United Drug has reported a 23 per cent rise in pre-tax profits for the six months to March 31st and has also promised shareholders it will carry out a seven-for-one share split
Group turnover was up by 18 per cent to €561 million, while pre-tax profits rose to €16 million from €14.4 million in the same period in 2002. But this year's figures fall to €14.9 million once an exceptional charge of €1.1 million relating to redundancy costs at its British business Ventiv is taken into account.
The retained profit for the period was €8.1 million, compared to €7.9 million in the previous six months. The company has agreed to pay eight cents dividend per share, up from one cent.
Chairman Mr Martin Rafferty said the firm's double-digit share price was not attractive to private investors. He said: "It is therefore proposed to recommend to shareholders that we split the shares. This will have the effect of changing the nominal value of United Drug shares from 32 cent to five cent." He said full details of the proposal would be sent to shareholders in June and an extraordinary meeting would be convened soon after.

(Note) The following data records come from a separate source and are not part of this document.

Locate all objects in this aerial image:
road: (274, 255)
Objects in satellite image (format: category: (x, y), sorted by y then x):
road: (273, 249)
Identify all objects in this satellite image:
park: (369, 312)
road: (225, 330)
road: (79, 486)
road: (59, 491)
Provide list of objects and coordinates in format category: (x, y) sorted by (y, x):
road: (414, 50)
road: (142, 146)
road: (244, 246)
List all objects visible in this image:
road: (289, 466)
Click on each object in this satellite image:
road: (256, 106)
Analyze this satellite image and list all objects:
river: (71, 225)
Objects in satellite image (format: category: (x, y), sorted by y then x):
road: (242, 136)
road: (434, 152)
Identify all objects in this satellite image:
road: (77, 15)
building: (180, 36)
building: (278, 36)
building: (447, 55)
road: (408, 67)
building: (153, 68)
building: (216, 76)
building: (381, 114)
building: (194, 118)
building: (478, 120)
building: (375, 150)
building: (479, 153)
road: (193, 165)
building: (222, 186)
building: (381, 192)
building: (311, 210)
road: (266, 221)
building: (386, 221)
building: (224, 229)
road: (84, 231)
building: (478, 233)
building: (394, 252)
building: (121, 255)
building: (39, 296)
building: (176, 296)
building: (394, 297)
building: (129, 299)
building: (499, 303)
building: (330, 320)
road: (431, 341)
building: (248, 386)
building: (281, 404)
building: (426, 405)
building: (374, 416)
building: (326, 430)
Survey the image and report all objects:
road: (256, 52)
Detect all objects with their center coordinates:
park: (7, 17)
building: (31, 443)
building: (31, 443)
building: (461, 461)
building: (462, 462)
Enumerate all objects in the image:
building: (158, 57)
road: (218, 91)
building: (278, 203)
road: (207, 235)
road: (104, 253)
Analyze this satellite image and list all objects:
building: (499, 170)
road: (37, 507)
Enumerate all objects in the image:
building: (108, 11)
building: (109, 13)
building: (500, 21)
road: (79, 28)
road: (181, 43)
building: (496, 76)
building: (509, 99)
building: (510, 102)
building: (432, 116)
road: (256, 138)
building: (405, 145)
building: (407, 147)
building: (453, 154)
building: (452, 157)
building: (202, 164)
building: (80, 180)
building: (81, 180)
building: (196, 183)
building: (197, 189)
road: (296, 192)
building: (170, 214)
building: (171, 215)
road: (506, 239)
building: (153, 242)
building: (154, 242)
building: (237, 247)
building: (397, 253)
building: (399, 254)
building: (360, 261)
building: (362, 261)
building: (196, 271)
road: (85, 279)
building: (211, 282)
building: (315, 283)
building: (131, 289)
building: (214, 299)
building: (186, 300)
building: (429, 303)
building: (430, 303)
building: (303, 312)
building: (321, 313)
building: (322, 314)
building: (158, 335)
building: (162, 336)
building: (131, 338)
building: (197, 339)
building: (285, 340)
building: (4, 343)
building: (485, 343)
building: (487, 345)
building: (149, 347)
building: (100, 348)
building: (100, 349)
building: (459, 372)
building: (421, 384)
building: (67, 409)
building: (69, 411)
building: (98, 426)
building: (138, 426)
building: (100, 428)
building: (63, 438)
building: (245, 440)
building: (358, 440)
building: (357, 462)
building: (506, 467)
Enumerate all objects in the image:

"The proposal will not affect the underlying interest of shareholders in the earnings or net assets of the company or the rights attaching to the shares," he said. Mr Rafferty said each of the firm's four divisions - pharma, contract distribution, medical and scientific, and contract sales outsourcing - continued to perform well, while gains in market share, higher margins and tighter cost control were main factors behind higher profits.
Recent acquisitions in Britain have increased debt levels, with net debt rising to €57.5 million from €19.5 million in the comparable period in 2002. Turnover and profits figures for the recently acquired British acquisitions were not provided.
"This entity has been fully integrated into the operations of Ashfield Healthcare UK and it is not possible to separately identify its trading results since acquisition."